→ PROBLEM DETAILS:
Omit all pictures and transcribe only the lines in the entries below that run from the line with "- JWT 필터에서 토큰 유효성 예외 처리 문제" through the line with "<li><b>The compiler only".

<<<<

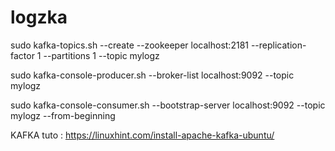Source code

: # logzka

sudo kafka-topics.sh --create --zookeeper localhost:2181 --replication-factor 1 --partitions 1 --topic mylogz


sudo kafka-console-producer.sh --broker-list localhost:9092 --topic mylogz


sudo kafka-console-consumer.sh --bootstrap-server localhost:9092 --topic mylogz --from-beginning


KAFKA tuto : https://linuxhint.com/install-apache-kafka-ubuntu/
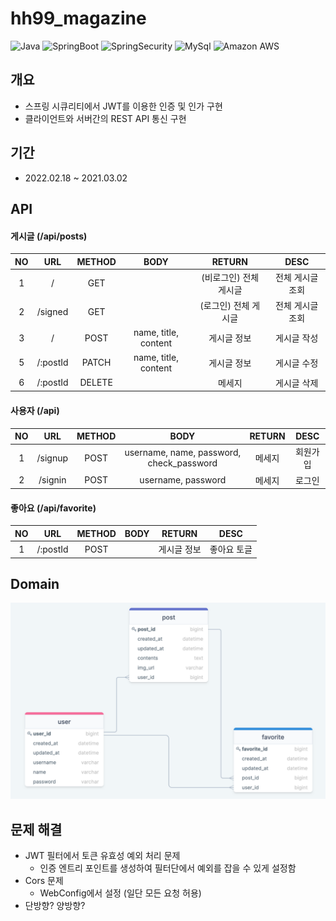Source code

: # hh99_magazine

<p>
    <img alt="Java" src="https://img.shields.io/badge/-Java-007396?logo=Java"/>
    <img alt="SpringBoot" src="https://img.shields.io/badge/-Spring Boot-6DB33F?logo=Spring Boot&logoColor=white"/>
    <img alt="SpringSecurity" src="https://img.shields.io/badge/-Spring Security-6DB33F?logo=Spring Security&logoColor=white"/>
    <img alt="MySql" src="https://img.shields.io/badge/-MySql-4479A1?logo=MySql&logoColor=white"/>
    <img alt="Amazon AWS" src="https://img.shields.io/badge/-Amazon AWS-232F3E?logo=Amazon AWS&logoColor=white"/>
</p>

## 개요

- 스프링 시큐리티에서 JWT를 이용한 인증 및 인가 구현
- 클라이언트와 서버간의 REST API 통신 구현

## 기간

- 2022.02.18 ~ 2021.03.02

## API

#### 게시글 (/api/posts)

| NO  |    URL     | METHOD |                BODY                 |    RETURN     |   DESC    |
|:---:|:----------:|:------:|:-----------------------------------:|:-------------:|:---------:|
|  1  |     /      |  GET   |                                     | (비로그인) 전체 게시글 | 전체 게시글 조회 |
|  2  |  /signed   |  GET   |                                     | (로그인) 전체 게시글  | 전체 게시글 조회 |
|  3  |     /      |  POST  |        name, title, content         |    게시글 정보     |  게시글 작성   |
|  5  |  /:postId  | PATCH  |        name, title, content         |    게시글 정보     |  게시글 수정   |
|  6  |  /:postId  | DELETE |                                     |      메세지      |  게시글 삭제   |  

#### 사용자 (/api)

| NO  |   URL   | METHOD |                   BODY                   | RETURN | DESC |
|:---:|:-------:|:------:|:----------------------------------------:|:------:|:----:|
|  1  | /signup |  POST  | username, name, password, check_password |  메세지   | 회원가입 |
|  2  | /signin |  POST  |            username, password            |  메세지   | 로그인  |

#### 좋아요 (/api/favorite)

| NO  |   URL    | METHOD | BODY | RETURN |  DESC  |
|:---:|:--------:|:------:|:----:|:------:|:------:|
|  1  | /:postId |  POST  |      | 게시글 정보 | 좋아요 토글 |

## Domain

![domain](./img/domain.png)

## 문제 해결
- JWT 필터에서 토큰 유효성 예외 처리 문제 
  - 인증 엔트리 포인트를 생성하여 필터단에서 예외를 잡을 수 있게 설정함
- Cors 문제
  - WebConfig에서 설정 (일단 모든 요청 허용)
- 단방향? 양방향?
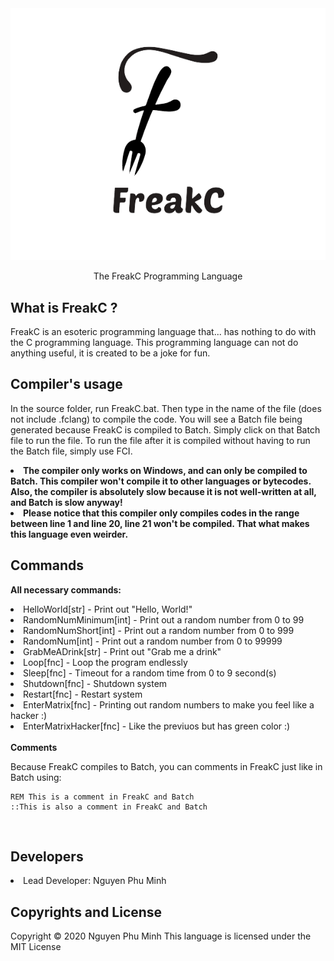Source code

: <div align="center">
  <img src="Resources/Branding/logo.png" />
  <br/>
  <p>The FreakC Programming Language</p>
</div>

## What is FreakC ?
FreakC is an esoteric programming language that... has nothing to do with the C programming language. This programming language can not do anything useful, it is created to be a joke for fun.

## Compiler's usage
In the source folder, run FreakC.bat. Then type in the name of the file (does not include .fclang) to compile the code. You will see a Batch file being generated because FreakC is compiled to Batch. Simply click on that Batch file to run the file. To run the file after it is compiled without having to run the Batch file, simply use FCI.

<li><b>The compiler only works on Windows, and can only be compiled to Batch. This compiler won't compile it to other languages or bytecodes. Also, the compiler is absolutely slow because it is not well-written at all, and Batch is slow anyway!</b></li>
<li><b>Please notice that this compiler only compiles codes in the range between line 1 and line 20, line 21 won't be compiled. That what makes this language even weirder.</b></li>

## Commands
<b>All necessary commands:</b>

<li>HelloWorld[str] - Print out "Hello, World!"</li>
<li>RandomNumMinimum[int] - Print out a random number from 0 to 99</li>
<li>RandomNumShort[int] - Print out a random number from 0 to 999</li>
<li>RandomNum[int] - Print out a random number from 0 to 99999</li>
<li>GrabMeADrink[str] - Print out "Grab me a drink"</li>
<li>Loop[fnc] - Loop the program endlessly</li>
<li>Sleep[fnc] - Timeout for a random time from 0 to 9 second(s)</li>
<li>Shutdown[fnc] - Shutdown system</li>
<li>Restart[fnc] - Restart system</li>
<li>EnterMatrix[fnc] - Printing out random numbers to make you feel like a hacker :)</li>
<li>EnterMatrixHacker[fnc] - Like the previuos but has green color :)</li>

<br/>
<b>Comments</b>

Because FreakC compiles to Batch, you can comments in FreakC just like in Batch using:

    REM This is a comment in FreakC and Batch
    ::This is also a comment in FreakC and Batch

<br/>

## Developers
<li>Lead Developer: Nguyen Phu Minh</li>

## Copyrights and License
Copyright © 2020 Nguyen Phu Minh
This language is licensed under the MIT License
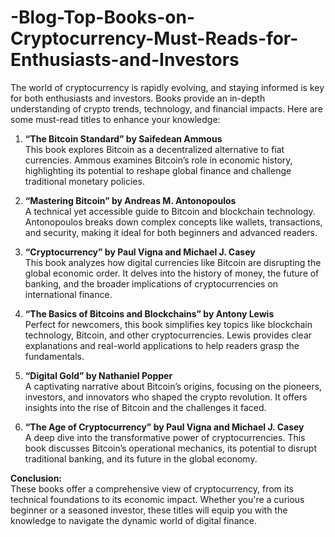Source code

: # -Blog-Top-Books-on-Cryptocurrency-Must-Reads-for-Enthusiasts-and-Investors

The world of cryptocurrency is rapidly evolving, and staying informed is key for both enthusiasts and investors. Books provide an in-depth understanding of crypto trends, technology, and financial impacts. Here are some must-read titles to enhance your knowledge:

1. **“The Bitcoin Standard” by Saifedean Ammous**  
This book explores Bitcoin as a decentralized alternative to fiat currencies. Ammous examines Bitcoin’s role in economic history, highlighting its potential to reshape global finance and challenge traditional monetary policies.

2. **“Mastering Bitcoin” by Andreas M. Antonopoulos**  
A technical yet accessible guide to Bitcoin and blockchain technology. Antonopoulos breaks down complex concepts like wallets, transactions, and security, making it ideal for both beginners and advanced readers.

3. **“Cryptocurrency” by Paul Vigna and Michael J. Casey**  
This book analyzes how digital currencies like Bitcoin are disrupting the global economic order. It delves into the history of money, the future of banking, and the broader implications of cryptocurrencies on international finance.

4. **“The Basics of Bitcoins and Blockchains” by Antony Lewis**  
Perfect for newcomers, this book simplifies key topics like blockchain technology, Bitcoin, and other cryptocurrencies. Lewis provides clear explanations and real-world applications to help readers grasp the fundamentals.

5. **“Digital Gold” by Nathaniel Popper**  
A captivating narrative about Bitcoin’s origins, focusing on the pioneers, investors, and innovators who shaped the crypto revolution. It offers insights into the rise of Bitcoin and the challenges it faced.

6. **“The Age of Cryptocurrency” by Paul Vigna and Michael J. Casey**  
A deep dive into the transformative power of cryptocurrencies. This book discusses Bitcoin’s operational mechanics, its potential to disrupt traditional banking, and its future in the global economy.

**Conclusion:**  
These books offer a comprehensive view of cryptocurrency, from its technical foundations to its economic impact. Whether you're a curious beginner or a seasoned investor, these titles will equip you with the knowledge to navigate the dynamic world of digital finance.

>>>>

→ TASK RESPONSE:
- JWT 필터에서 토큰 유효성 예외 처리 문제 
  - 인증 엔트리 포인트를 생성하여 필터단에서 예외를 잡을 수 있게 설정함
- Cors 문제
  - WebConfig에서 설정 (일단 모든 요청 허용)
- 단방향? 양방향?
Source code

: <div align="center">
  <img src="Resources/Branding/logo.png" />
  <br/>
  <p>The FreakC Programming Language</p>
</div>

## What is FreakC ?
FreakC is an esoteric programming language that... has nothing to do with the C programming language. This programming language can not do anything useful, it is created to be a joke for fun.

## Compiler's usage
In the source folder, run FreakC.bat. Then type in the name of the file (does not include .fclang) to compile the code. You will see a Batch file being generated because FreakC is compiled to Batch. Simply click on that Batch file to run the file. To run the file after it is compiled without having to run the Batch file, simply use FCI.

<li><b>The compiler only works on Windows, and can only be compiled to Batch. This compiler won't compile it to other languages or bytecodes. Also, the compiler is absolutely slow because it is not well-written at all, and Batch is slow anyway!</b></li>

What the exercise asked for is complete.